TASK TO CARRY OUT: State only how many lines of the records contain the string "сообщениями".

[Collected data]
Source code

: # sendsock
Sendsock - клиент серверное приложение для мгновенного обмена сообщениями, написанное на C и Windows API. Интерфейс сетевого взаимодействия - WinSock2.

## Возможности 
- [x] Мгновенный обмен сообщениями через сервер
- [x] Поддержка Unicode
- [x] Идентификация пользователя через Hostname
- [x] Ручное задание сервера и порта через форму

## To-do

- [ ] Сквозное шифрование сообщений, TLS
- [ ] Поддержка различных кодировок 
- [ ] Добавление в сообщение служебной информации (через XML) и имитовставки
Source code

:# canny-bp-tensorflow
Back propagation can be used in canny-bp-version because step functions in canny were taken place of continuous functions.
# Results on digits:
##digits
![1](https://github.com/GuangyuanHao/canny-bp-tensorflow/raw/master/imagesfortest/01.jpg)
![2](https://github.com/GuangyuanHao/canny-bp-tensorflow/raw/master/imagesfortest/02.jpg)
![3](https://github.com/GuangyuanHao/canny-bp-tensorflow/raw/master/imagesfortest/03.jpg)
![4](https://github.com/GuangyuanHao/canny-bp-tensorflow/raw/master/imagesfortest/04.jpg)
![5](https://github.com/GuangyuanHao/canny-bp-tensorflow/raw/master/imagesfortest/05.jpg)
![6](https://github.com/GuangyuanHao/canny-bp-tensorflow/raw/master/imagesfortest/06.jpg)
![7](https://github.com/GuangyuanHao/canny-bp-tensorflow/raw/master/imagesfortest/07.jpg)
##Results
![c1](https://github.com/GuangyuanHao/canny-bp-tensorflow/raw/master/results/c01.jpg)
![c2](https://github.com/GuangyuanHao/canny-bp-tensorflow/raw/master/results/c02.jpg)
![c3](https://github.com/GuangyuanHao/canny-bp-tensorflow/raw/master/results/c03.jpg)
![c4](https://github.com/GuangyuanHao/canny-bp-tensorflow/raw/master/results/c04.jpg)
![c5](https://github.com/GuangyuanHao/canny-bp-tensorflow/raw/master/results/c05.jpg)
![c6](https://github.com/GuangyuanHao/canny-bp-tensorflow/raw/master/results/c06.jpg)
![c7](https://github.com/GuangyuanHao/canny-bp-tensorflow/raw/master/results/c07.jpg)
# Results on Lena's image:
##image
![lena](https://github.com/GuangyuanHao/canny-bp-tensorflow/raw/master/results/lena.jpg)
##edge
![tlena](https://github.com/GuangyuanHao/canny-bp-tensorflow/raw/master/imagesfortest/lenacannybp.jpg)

SOLUTION TO THIS TASK: 2